• _WHAT THE TASK ASKS_: Duplicate the records below, from their first line through the line that contains "Copyright © 2026", including both of those lines.

Source records
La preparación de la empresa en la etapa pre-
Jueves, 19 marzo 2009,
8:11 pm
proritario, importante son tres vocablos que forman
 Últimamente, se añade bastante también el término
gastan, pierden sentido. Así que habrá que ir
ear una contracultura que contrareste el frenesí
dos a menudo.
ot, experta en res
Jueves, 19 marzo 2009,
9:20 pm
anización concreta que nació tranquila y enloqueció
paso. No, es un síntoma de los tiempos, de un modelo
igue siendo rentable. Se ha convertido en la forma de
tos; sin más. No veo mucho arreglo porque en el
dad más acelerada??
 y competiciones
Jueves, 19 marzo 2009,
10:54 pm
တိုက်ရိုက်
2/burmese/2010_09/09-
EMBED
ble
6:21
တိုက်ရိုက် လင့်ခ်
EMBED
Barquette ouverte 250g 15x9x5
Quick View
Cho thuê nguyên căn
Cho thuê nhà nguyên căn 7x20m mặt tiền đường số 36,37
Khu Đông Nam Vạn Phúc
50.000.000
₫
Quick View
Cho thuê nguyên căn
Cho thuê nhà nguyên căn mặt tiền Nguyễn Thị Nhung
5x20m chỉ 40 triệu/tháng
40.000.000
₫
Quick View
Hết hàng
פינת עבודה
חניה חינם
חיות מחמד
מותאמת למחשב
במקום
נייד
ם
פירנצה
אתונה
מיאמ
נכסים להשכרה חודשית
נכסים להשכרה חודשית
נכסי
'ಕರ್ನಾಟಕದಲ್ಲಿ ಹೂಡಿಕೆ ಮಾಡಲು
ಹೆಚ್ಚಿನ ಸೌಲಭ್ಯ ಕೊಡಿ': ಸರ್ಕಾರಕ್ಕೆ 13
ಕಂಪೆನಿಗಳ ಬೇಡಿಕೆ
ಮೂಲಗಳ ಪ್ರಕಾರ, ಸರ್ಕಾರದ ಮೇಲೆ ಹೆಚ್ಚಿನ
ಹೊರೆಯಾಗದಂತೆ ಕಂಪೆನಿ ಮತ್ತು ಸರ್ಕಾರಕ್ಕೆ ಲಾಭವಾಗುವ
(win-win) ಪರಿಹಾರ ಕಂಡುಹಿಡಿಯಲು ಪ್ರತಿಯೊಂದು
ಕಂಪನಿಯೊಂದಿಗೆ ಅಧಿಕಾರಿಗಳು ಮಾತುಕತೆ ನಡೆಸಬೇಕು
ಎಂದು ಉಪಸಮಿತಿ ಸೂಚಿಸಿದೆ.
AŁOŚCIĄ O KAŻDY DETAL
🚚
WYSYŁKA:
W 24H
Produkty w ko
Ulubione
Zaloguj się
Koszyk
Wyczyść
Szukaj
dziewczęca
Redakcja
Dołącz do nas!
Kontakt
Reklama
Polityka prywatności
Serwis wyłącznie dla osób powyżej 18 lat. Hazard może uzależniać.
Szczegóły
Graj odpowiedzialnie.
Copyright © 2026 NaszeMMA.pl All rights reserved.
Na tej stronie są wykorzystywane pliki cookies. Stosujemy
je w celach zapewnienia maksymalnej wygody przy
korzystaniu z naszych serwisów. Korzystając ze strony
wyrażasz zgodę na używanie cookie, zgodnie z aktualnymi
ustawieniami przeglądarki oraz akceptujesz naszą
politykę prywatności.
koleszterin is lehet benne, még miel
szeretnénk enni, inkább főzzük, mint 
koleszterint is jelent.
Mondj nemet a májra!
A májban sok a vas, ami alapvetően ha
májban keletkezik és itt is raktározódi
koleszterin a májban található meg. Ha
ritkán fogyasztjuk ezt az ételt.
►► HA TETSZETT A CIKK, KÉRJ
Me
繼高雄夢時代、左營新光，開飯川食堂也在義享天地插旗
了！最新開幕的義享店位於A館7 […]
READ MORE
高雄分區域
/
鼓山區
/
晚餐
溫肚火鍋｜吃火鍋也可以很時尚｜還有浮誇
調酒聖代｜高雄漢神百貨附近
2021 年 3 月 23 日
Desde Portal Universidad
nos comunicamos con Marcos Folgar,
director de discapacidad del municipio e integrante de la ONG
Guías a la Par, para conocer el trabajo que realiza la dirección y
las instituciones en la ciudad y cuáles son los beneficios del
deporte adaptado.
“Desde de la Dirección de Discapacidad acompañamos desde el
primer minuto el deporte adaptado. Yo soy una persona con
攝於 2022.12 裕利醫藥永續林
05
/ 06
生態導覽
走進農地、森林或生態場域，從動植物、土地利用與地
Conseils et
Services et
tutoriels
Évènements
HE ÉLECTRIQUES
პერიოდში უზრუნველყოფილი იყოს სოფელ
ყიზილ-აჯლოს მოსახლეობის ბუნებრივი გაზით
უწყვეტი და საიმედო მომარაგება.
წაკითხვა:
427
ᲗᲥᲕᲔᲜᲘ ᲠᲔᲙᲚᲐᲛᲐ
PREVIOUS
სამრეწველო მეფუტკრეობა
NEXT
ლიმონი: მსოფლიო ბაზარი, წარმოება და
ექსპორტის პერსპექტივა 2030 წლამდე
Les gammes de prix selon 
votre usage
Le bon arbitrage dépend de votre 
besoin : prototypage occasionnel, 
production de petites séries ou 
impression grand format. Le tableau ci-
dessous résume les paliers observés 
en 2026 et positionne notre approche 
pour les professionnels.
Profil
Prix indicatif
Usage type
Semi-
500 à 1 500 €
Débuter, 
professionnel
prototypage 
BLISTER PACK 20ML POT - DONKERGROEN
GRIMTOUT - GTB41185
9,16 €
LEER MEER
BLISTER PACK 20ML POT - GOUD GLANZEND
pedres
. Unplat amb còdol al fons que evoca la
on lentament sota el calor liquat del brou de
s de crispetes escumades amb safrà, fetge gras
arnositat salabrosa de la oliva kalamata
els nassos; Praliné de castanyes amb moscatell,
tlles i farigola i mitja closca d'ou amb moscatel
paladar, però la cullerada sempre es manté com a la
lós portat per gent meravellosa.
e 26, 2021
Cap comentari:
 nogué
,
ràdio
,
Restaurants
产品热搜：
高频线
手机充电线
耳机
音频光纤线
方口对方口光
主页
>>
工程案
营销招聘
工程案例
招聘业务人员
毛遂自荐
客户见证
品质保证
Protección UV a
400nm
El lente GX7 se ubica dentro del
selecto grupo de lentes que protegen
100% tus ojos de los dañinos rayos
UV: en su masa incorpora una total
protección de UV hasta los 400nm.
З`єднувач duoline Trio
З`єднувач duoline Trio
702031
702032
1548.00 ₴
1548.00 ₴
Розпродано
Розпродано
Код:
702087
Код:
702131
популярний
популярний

• _RESULT OF THE TASK_:
La preparación de la empresa en la etapa pre-
Jueves, 19 marzo 2009,
8:11 pm
proritario, importante son tres vocablos que forman
 Últimamente, se añade bastante también el término
gastan, pierden sentido. Así que habrá que ir
ear una contracultura que contrareste el frenesí
dos a menudo.
ot, experta en res
Jueves, 19 marzo 2009,
9:20 pm
anización concreta que nació tranquila y enloqueció
paso. No, es un síntoma de los tiempos, de un modelo
igue siendo rentable. Se ha convertido en la forma de
tos; sin más. No veo mucho arreglo porque en el
dad más acelerada??
 y competiciones
Jueves, 19 marzo 2009,
10:54 pm
တိုက်ရိုက်
2/burmese/2010_09/09-
EMBED
ble
6:21
တိုက်ရိုက် လင့်ခ်
EMBED
Barquette ouverte 250g 15x9x5
Quick View
Cho thuê nguyên căn
Cho thuê nhà nguyên căn 7x20m mặt tiền đường số 36,37
Khu Đông Nam Vạn Phúc
50.000.000
₫
Quick View
Cho thuê nguyên căn
Cho thuê nhà nguyên căn mặt tiền Nguyễn Thị Nhung
5x20m chỉ 40 triệu/tháng
40.000.000
₫
Quick View
Hết hàng
פינת עבודה
חניה חינם
חיות מחמד
מותאמת למחשב
במקום
נייד
ם
פירנצה
אתונה
מיאמ
נכסים להשכרה חודשית
נכסים להשכרה חודשית
נכסי
'ಕರ್ನಾಟಕದಲ್ಲಿ ಹೂಡಿಕೆ ಮಾಡಲು
ಹೆಚ್ಚಿನ ಸೌಲಭ್ಯ ಕೊಡಿ': ಸರ್ಕಾರಕ್ಕೆ 13
ಕಂಪೆನಿಗಳ ಬೇಡಿಕೆ
ಮೂಲಗಳ ಪ್ರಕಾರ, ಸರ್ಕಾರದ ಮೇಲೆ ಹೆಚ್ಚಿನ
ಹೊರೆಯಾಗದಂತೆ ಕಂಪೆನಿ ಮತ್ತು ಸರ್ಕಾರಕ್ಕೆ ಲಾಭವಾಗುವ
(win-win) ಪರಿಹಾರ ಕಂಡುಹಿಡಿಯಲು ಪ್ರತಿಯೊಂದು
ಕಂಪನಿಯೊಂದಿಗೆ ಅಧಿಕಾರಿಗಳು ಮಾತುಕತೆ ನಡೆಸಬೇಕು
ಎಂದು ಉಪಸಮಿತಿ ಸೂಚಿಸಿದೆ.
AŁOŚCIĄ O KAŻDY DETAL
🚚
WYSYŁKA:
W 24H
Produkty w ko
Ulubione
Zaloguj się
Koszyk
Wyczyść
Szukaj
dziewczęca
Redakcja
Dołącz do nas!
Kontakt
Reklama
Polityka prywatności
Serwis wyłącznie dla osób powyżej 18 lat. Hazard może uzależniać.
Szczegóły
Graj odpowiedzialnie.
Copyright © 2026 NaszeMMA.pl All rights reserved.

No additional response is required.